To get from the airport to city center Rabat:

- by taxi for 200 Dh (MAD) about 20 euro (21 US dollars)
- by airport bus shuttle: express bus shuttle from the airport to the central train station Rabat City and also to the train station Rabat Agdal (the TGV station in Rabat, TGV=high speed train), priced at 25 dhs (MAD), about 2,50 euros, operated by the company Alsa-City-Bus, scheduled every 1 hour
- by private shuttle: private shuttle from the airport to Rabat center, priced between 300 and 500 dhs (MAD), about 30 and 50 euros
- by local bus: Line No. 10, but one has to walk outside, out of the airport, 20 minutes walk to the bus station next to supermarket ATACADAO, bus ticket price is 5 dh (MAD) about 0,50 euro
- by tramway: Line No. 2, but one has to walk outside, out of the airport, 25 minutes walk to the tramway station named Hssain next to supermarket ATACADAO, tramway ticket is 6 dh (MAD) about 0,60 euro

== Statistics ==
| 2010 | 2011 | 2012 | 2013 | 2014 | 2015 | 2016 | 2017 | 2018 | 2019 | 2020 | 2021 | 2022 | 2023 | 2024 | 2025 |
| | 4,02% | 5,45% | 38,04% | 40,87% | 3,18% | 23,69% | 5,77% | 6,79% | 22,13% | 72,81% | 56,60% | 86,26% | 38,01% | 1,725,812 42,90% | 2,169,189 25,69% |

== Incidents and accidents ==
- On 12 July 1961, a Czech Airlines (CSA) Ilyushin Il-18 en route from Zurich Airport to Rabat–Salé Airport diverted to Casablanca Anfa Airport (GMMC) after receiving weather info indicating ground fog at Rabat–Salé. As the conditions at GMMC were also poor the captain of the plane asked permission to land at Casablanca–Nouasseur (CMN), then a USAF base. While GMMC controllers contacted American authorities the plane crashed 13 km SSW of GMMC. All 72 on board (64 passengers, 8 crew) died. The exact reason for the crash was never discovered.
- On 12 September 1961, an Air France Sud Aviation Caravelle was en route from Paris–Orly to Rabat–Salé Airport.
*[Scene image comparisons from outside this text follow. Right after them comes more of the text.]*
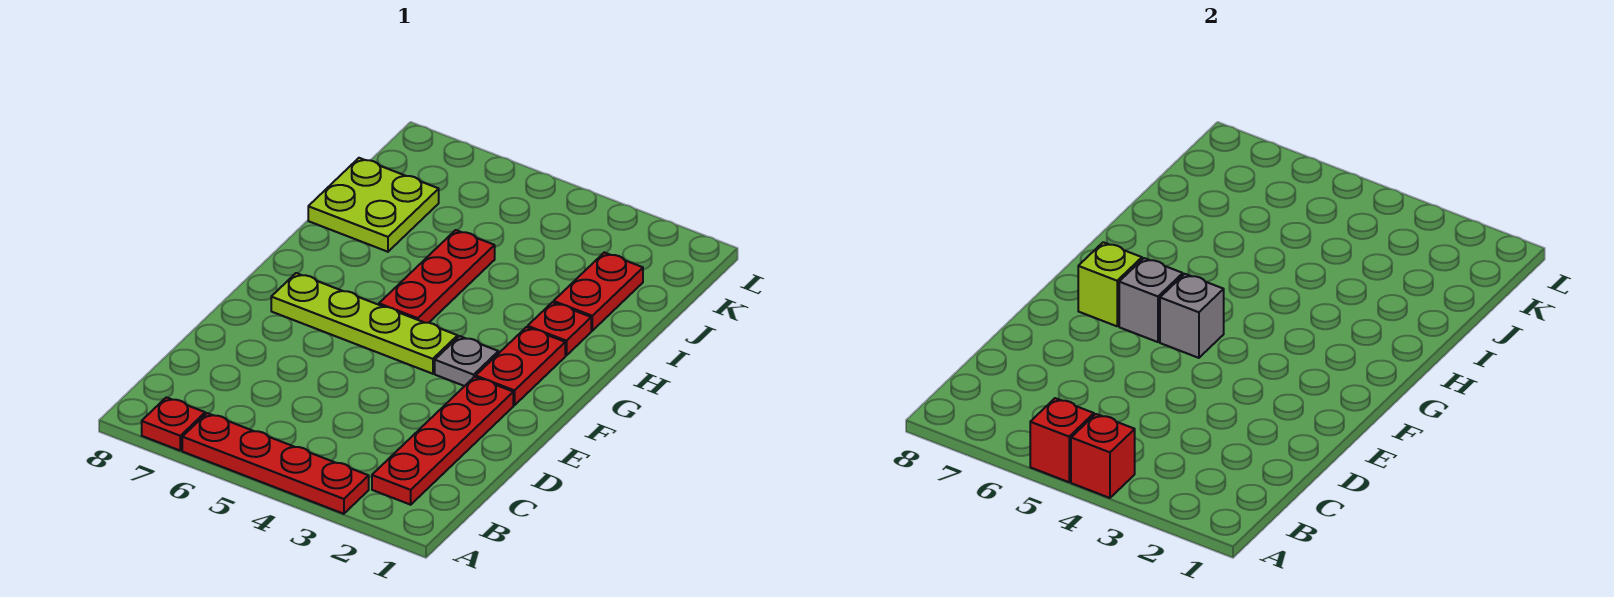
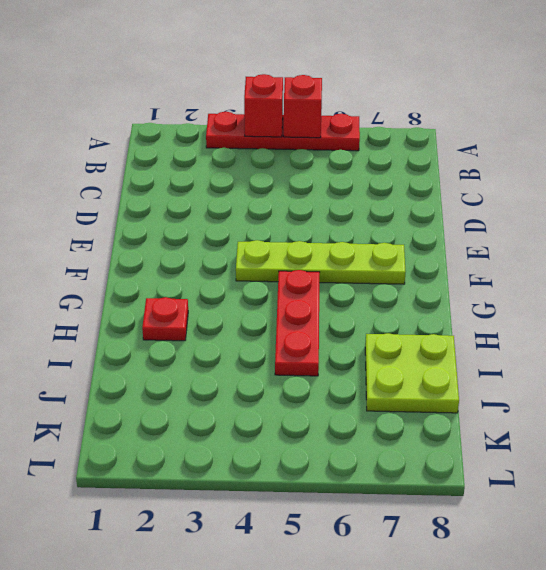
none -> red 1x1 plate [142,397,205,450]
none -> red 1x4 plate [372,377,513,505]
none -> red 1x2 plate [476,327,565,405]

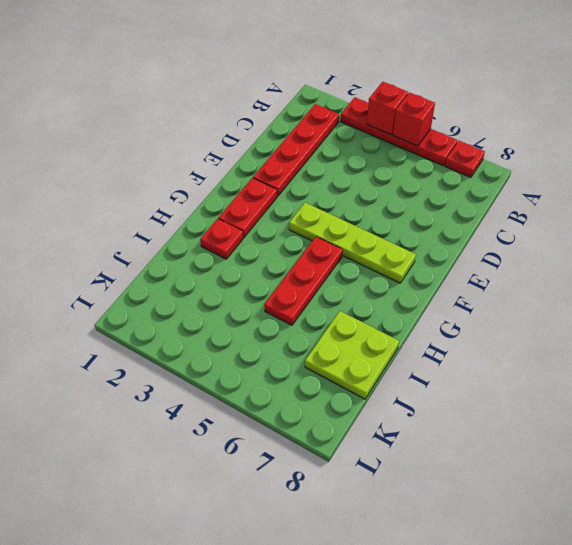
none -> grey 1x1 plate [435,336,498,386]
none -> red 1x2 plate [554,252,643,331]
none -> grey 1x1 brick [1160,274,1224,358]

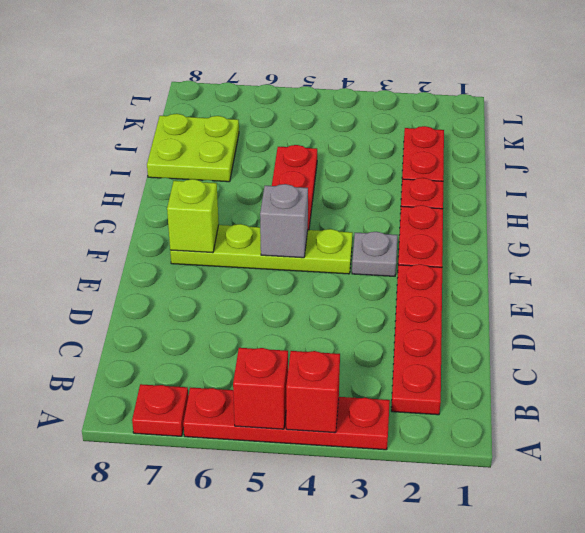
none -> grey 1x1 brick [1119,258,1183,342]

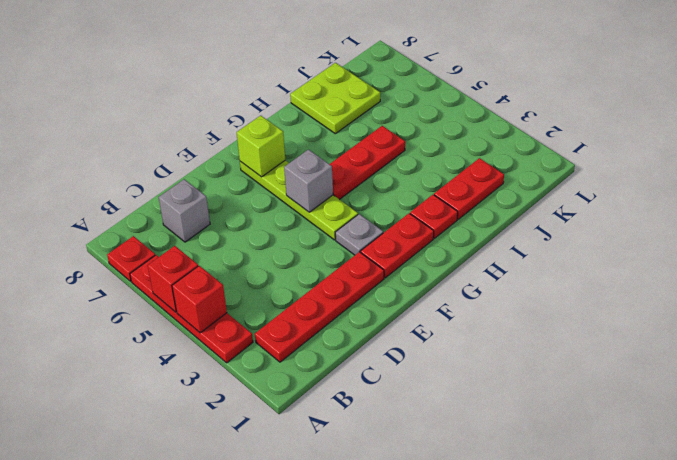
grey 1x1 brick [159,179,210,242] -> grey 1x1 brick moved to [1119,258,1183,342]

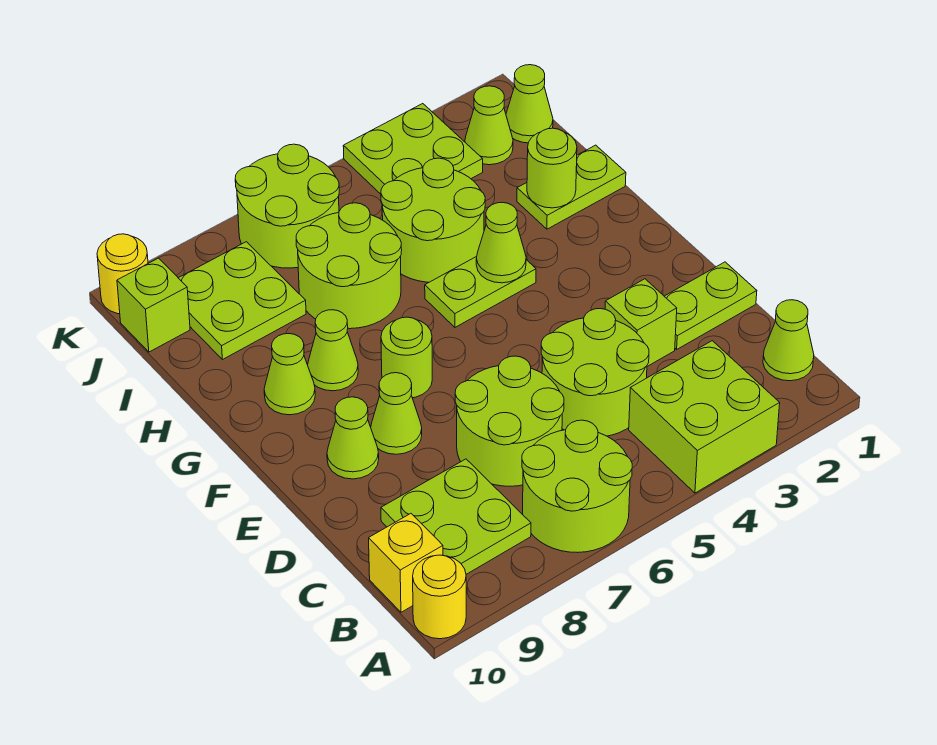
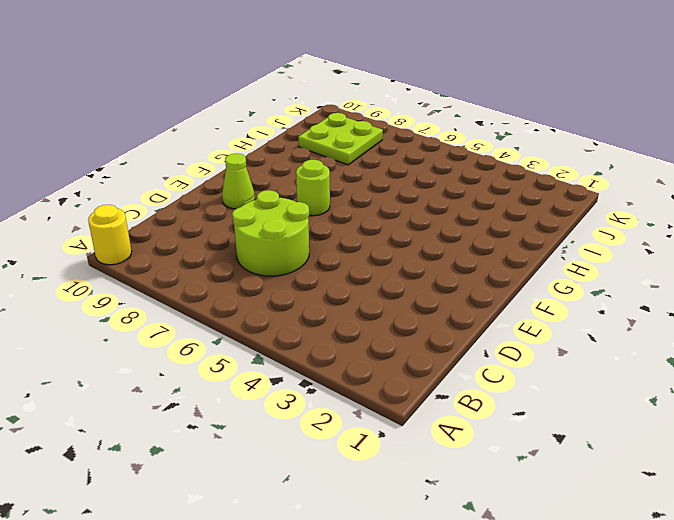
none -> lime 2x2 brick [629,341,780,493]
none -> lime 2x2 round brick [522,420,632,553]
none -> lime 1x1 cone [763,300,814,381]

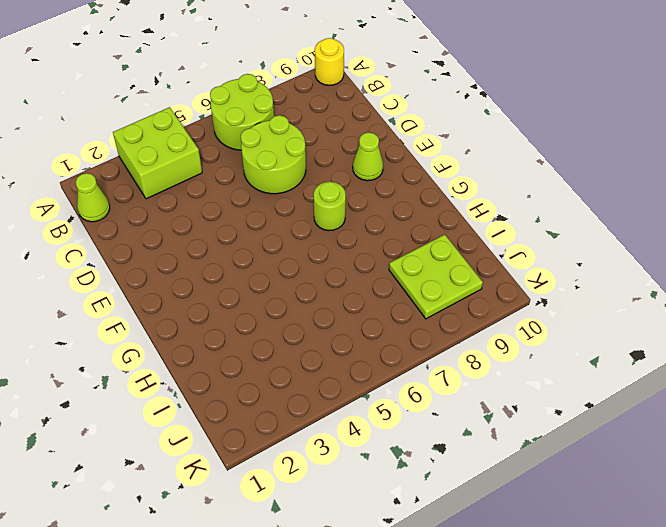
none -> lime 2x2 plate [381,459,531,574]
none -> yellow 1x1 brick [369,514,443,612]
none -> lime 2x2 round brick [541,309,649,436]

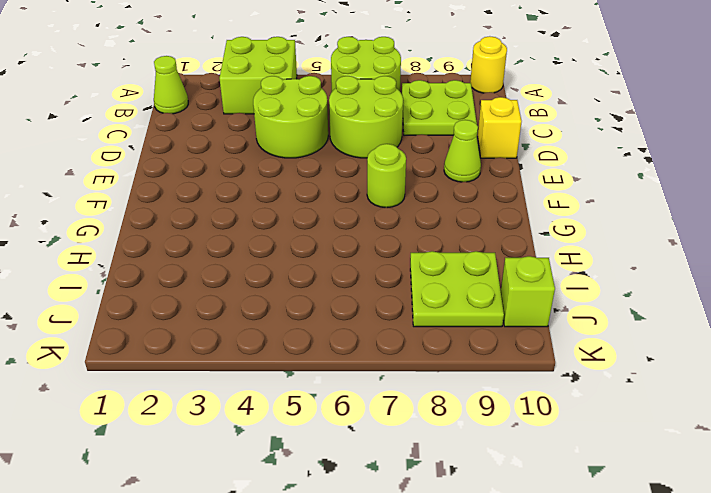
yellow 1x1 brick [478,97,522,158] -> yellow 1x1 brick moved to [369,514,443,612]
none -> lime 1x2 plate [664,262,757,349]
none -> lime 1x1 brick [605,279,677,366]
none -> lime 1x1 cone [371,373,422,454]

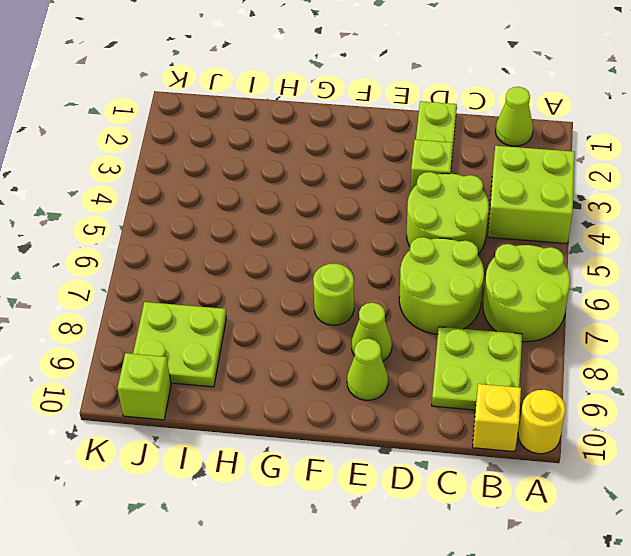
none -> lime 1x2 plate [425,256,536,327]
none -> lime 1x1 cone [308,310,358,391]
none -> lime 1x1 cone [264,334,315,415]

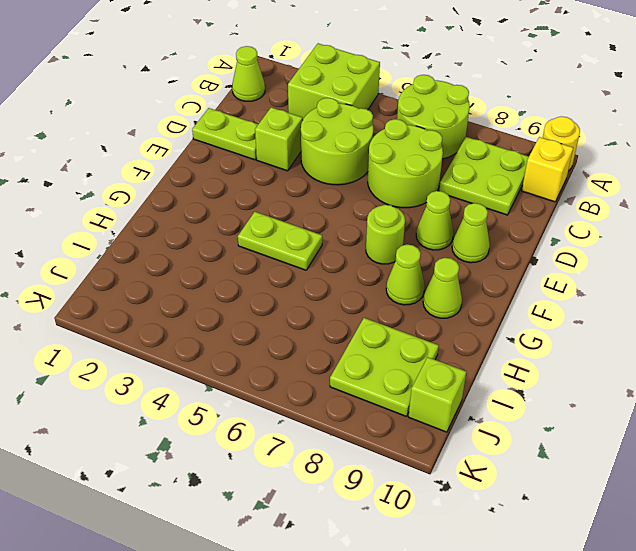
none -> lime 1x2 plate [517,145,626,229]
none -> lime 2x2 round brick [381,158,485,282]
none -> lime 2x2 round brick [296,203,402,329]

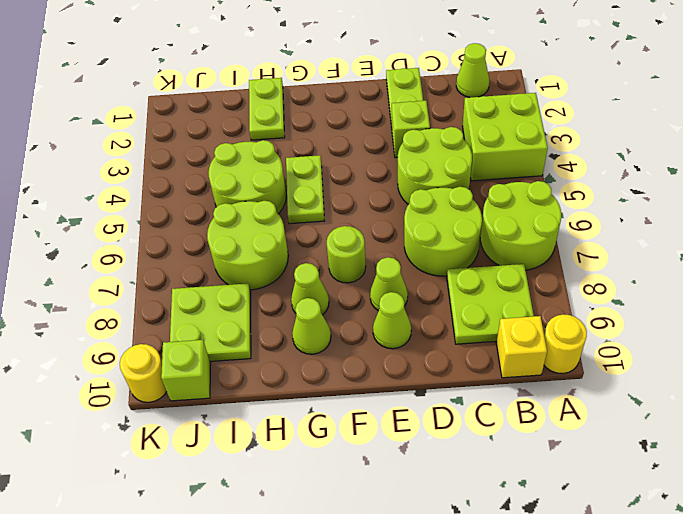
none -> lime 1x1 cone [506,65,553,143]
none -> lime 1x1 cone [465,86,513,165]
none -> lime 2x2 plate [343,104,483,194]

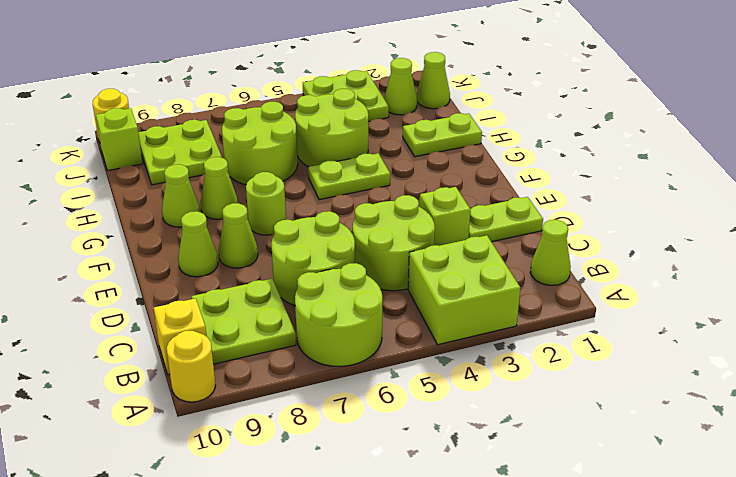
none -> lime 2x2 round brick [235,144,339,268]
none -> lime 1x1 cone [476,202,526,283]
none -> lime 1x1 round brick [527,128,577,208]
The weather conditions at the time were non-favourable: thick fog and low visibility. The pilot informed traffic control it intended to land using the non-directional beacon (NDB). Traffic control warned the pilot that the NDB was not in-line with the runway, but this message received no response. The aircraft crashed 9 km SSW of the airport. All 77 on board (71 passengers, 6 crew) died. The exact reason was never discovered but investigators reported errors in instrument reading as the most likely reason.